The Customer agrees that Suoja.email may identify the Customer as a user of the Service and may use the Customer’s name and logo in marketing materials, unless the Customer revokes this right in writing.

11.6. Third-Party Services

The Service may integrate with or contain links to third-party applications or services. Suoja.email does not warrant and is not responsible for the actions or failures of any third-party providers.
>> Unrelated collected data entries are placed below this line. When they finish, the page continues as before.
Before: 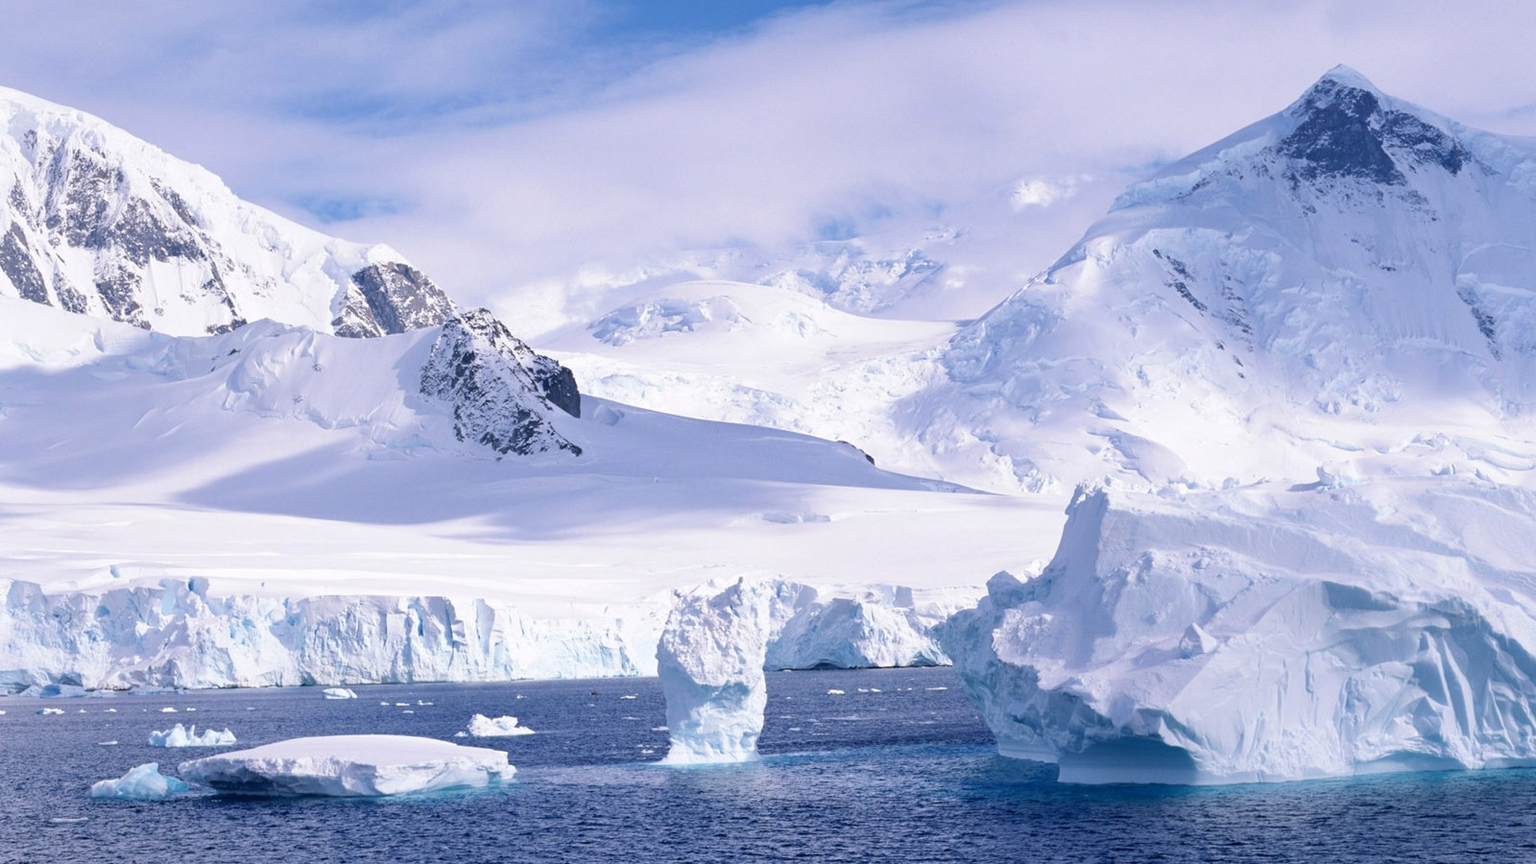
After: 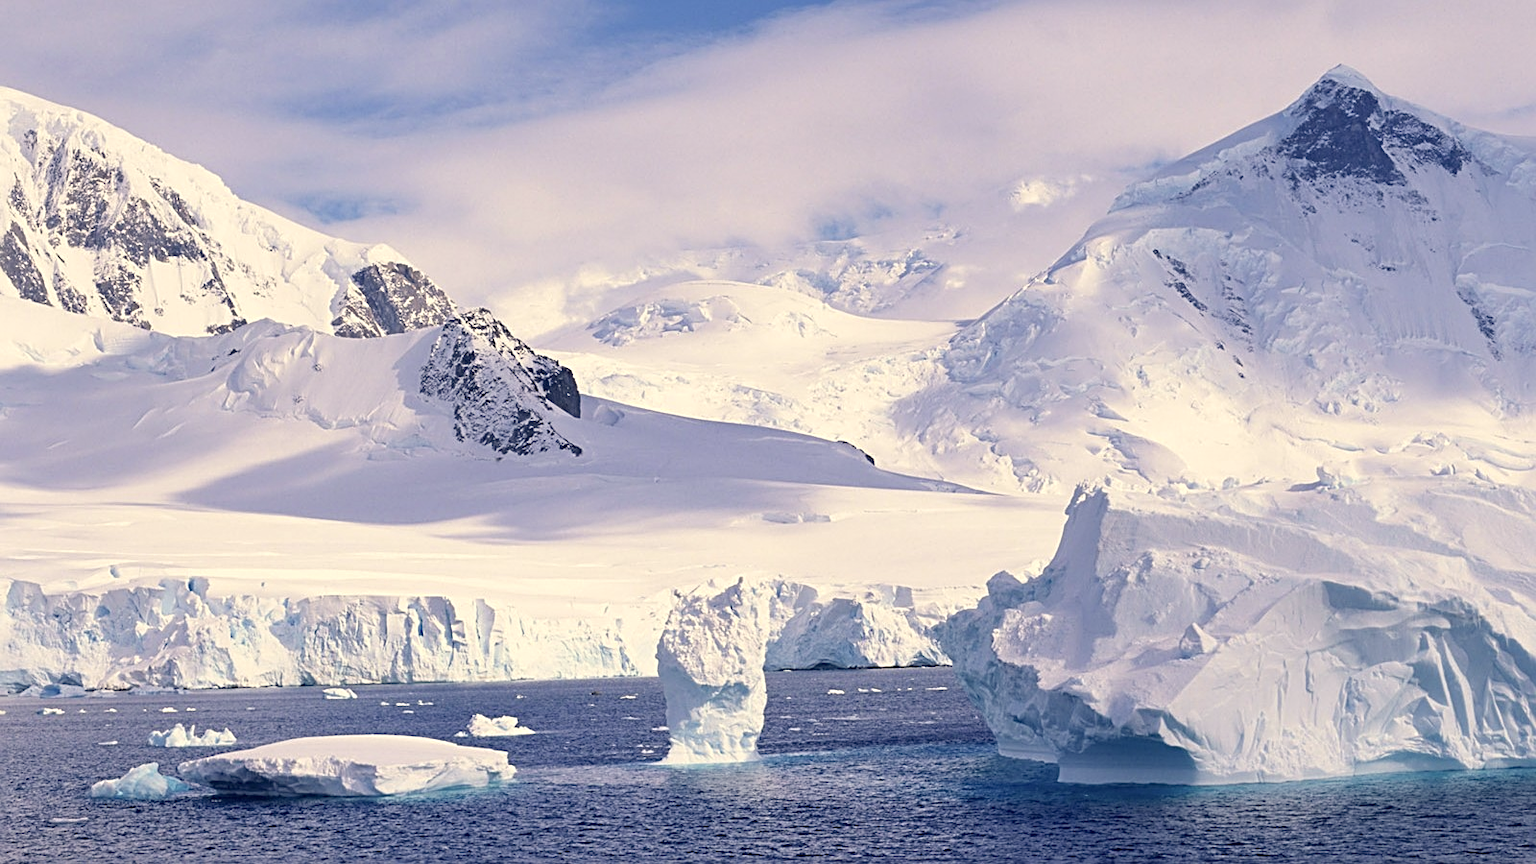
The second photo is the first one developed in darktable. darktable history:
sharpen: radius 2.742
shadows and highlights: shadows 4.48, highlights -19.21, soften with gaussian
color correction: highlights a* 1.31, highlights b* 17.24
11.7. Relationship of the Parties

The parties are independent contractors. This Agreement does not create a partnership, franchise, joint venture, agency, fiduciary, or employment relationship between the parties.

11.8. Force Majeure

Neither party will be liable for any failure or delay in performance due to causes beyond its reasonable control, such as acts of God, war, terrorism, riots, or government action.

11.9. Audit Rights

  • (a) Compliance Audits: To ensure compliance with this Agreement and the purchased licensing limits, Suoja.email may audit the Customer’s use of the Service. For such standard compliance audits, Suoja.email will provide at least fourteen (14) days’ prior written notice. The Customer agrees to cooperate reasonably and in good faith with any such audit.

  • (b) Security and Operational Integrity: Notwithstanding the foregoing, Suoja.email reserves the right to inspect, monitor, or audit the Customer’s account and usage without prior notice if Suoja.email reasonably suspects a material breach of the EULA, a compromise of account security, or an imminent threat to the technical operation, performance, or security of the Service.

  • (c) Law Enforcement and Authority Requests: Suoja.email may access, preserve, or disclose Customer information and usage data without prior notice if required to do so by a legally binding order, subpoena, or request for executive assistance from a competent governmental or law enforcement authority. Where legally permitted, Suoja.email will use commercially reasonable efforts to notify the Customer of such requests; however, no notice will be provided if Suoja.email is legally prohibited from doing so.

  • (d) Customer Support Investigations: In connection with resolving a customer support request, Suoja.email may request permission to audit the Customer’s handling of the related issue and usage of the Service. The Customer agrees to grant such permission and provide necessary access without delay.

11.10. Anti-Corruption

Both parties agree that they have not received or been offered any illegal or improper bribe, kickback, payment, gift, or thing of value from any employees or agents in connection with this Agreement.